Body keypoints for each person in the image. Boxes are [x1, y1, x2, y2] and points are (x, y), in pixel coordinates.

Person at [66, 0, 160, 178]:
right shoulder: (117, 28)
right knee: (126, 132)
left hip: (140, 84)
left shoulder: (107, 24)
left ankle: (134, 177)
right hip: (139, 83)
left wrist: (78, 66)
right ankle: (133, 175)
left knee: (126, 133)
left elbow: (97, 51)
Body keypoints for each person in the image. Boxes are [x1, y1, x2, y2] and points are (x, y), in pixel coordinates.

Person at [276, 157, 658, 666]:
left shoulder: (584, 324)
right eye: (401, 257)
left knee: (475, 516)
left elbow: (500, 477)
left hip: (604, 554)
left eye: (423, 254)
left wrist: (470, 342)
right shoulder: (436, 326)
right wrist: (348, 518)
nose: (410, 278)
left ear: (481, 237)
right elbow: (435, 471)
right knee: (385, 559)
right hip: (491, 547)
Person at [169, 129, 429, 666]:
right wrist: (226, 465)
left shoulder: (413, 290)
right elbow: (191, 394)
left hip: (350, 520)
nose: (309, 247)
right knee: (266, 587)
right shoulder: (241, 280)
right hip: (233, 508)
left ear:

________

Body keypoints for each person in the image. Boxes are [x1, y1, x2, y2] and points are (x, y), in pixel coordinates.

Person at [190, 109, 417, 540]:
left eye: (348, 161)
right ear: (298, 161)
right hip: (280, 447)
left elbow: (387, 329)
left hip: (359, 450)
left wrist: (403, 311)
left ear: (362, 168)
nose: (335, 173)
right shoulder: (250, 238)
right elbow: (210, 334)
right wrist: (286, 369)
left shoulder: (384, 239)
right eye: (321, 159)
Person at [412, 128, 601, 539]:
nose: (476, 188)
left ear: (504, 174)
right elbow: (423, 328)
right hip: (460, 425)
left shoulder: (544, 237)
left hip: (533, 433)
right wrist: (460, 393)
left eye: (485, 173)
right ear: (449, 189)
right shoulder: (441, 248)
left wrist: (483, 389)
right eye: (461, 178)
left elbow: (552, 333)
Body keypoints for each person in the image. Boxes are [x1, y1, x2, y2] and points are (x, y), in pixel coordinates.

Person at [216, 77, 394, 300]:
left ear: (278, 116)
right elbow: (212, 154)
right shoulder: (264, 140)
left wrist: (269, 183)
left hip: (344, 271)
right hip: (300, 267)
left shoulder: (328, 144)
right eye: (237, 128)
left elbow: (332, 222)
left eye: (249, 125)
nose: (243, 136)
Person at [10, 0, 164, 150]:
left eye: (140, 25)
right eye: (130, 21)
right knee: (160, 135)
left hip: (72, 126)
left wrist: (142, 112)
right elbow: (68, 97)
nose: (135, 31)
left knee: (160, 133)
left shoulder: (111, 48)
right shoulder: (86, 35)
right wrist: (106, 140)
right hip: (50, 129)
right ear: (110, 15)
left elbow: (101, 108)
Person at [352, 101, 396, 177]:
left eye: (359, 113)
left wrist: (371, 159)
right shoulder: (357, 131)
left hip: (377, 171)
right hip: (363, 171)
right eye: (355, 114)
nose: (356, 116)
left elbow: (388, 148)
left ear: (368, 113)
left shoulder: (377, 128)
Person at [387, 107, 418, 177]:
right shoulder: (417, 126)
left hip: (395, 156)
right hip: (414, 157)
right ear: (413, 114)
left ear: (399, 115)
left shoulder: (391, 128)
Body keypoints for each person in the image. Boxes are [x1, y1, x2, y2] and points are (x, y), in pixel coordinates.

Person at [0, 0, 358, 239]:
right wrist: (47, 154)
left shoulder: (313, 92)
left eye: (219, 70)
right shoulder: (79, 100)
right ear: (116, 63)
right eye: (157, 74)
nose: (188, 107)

________

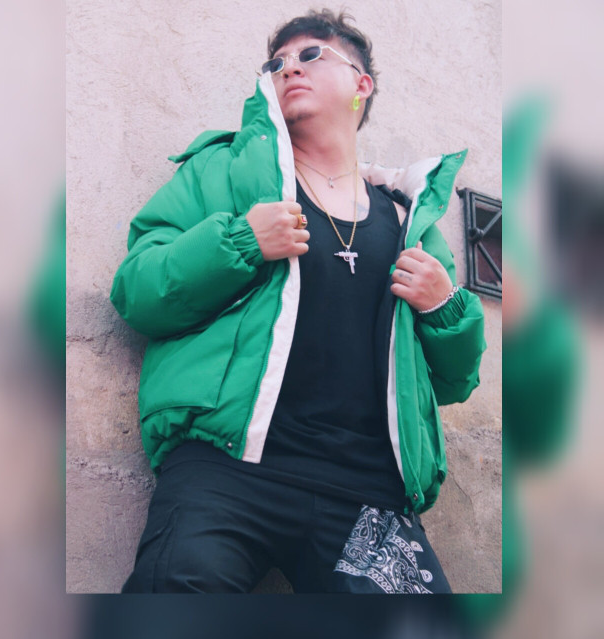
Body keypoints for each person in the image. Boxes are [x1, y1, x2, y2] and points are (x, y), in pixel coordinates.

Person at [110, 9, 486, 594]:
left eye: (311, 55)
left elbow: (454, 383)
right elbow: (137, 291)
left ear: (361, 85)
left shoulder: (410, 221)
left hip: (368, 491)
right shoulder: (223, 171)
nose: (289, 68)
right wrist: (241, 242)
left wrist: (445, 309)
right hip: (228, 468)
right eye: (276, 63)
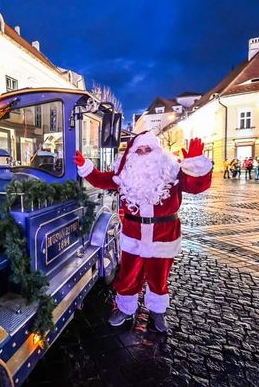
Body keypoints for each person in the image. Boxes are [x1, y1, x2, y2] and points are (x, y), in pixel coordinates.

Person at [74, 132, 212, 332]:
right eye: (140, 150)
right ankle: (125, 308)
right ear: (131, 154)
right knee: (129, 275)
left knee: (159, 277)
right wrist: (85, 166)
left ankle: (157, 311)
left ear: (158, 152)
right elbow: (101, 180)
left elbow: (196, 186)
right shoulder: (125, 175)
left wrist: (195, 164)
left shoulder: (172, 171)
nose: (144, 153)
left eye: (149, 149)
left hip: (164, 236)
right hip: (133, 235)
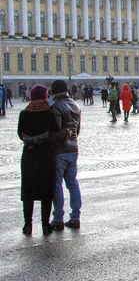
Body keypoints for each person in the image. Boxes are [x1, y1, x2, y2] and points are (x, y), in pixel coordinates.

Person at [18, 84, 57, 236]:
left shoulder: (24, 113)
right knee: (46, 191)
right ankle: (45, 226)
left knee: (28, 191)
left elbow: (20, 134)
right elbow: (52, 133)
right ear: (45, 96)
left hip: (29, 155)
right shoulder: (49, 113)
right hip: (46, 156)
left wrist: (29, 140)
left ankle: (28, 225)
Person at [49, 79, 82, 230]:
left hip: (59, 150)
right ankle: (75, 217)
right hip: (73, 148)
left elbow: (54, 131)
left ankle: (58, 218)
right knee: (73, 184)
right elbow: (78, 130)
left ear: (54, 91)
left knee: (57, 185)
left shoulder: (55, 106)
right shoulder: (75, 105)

________

# What this task involves
In the entries above, find the line with "left wrist: (78, 66)" and the line with "nose: (410, 278)", then restate word for word both of them and every line between, with nothing more.

# Output for this exercise
left wrist: (78, 66)
right ankle: (133, 175)
left knee: (126, 133)
left elbow: (97, 51)
Body keypoints for each person in the image. Boxes are [x1, y1, x2, y2] and points are (x, y), in pixel coordinates.

Person at [276, 157, 658, 666]:
left shoulder: (584, 324)
right eye: (401, 257)
left knee: (475, 516)
left elbow: (500, 477)
left hip: (604, 554)
left eye: (423, 254)
left wrist: (470, 342)
right shoulder: (436, 326)
right wrist: (348, 518)
nose: (410, 278)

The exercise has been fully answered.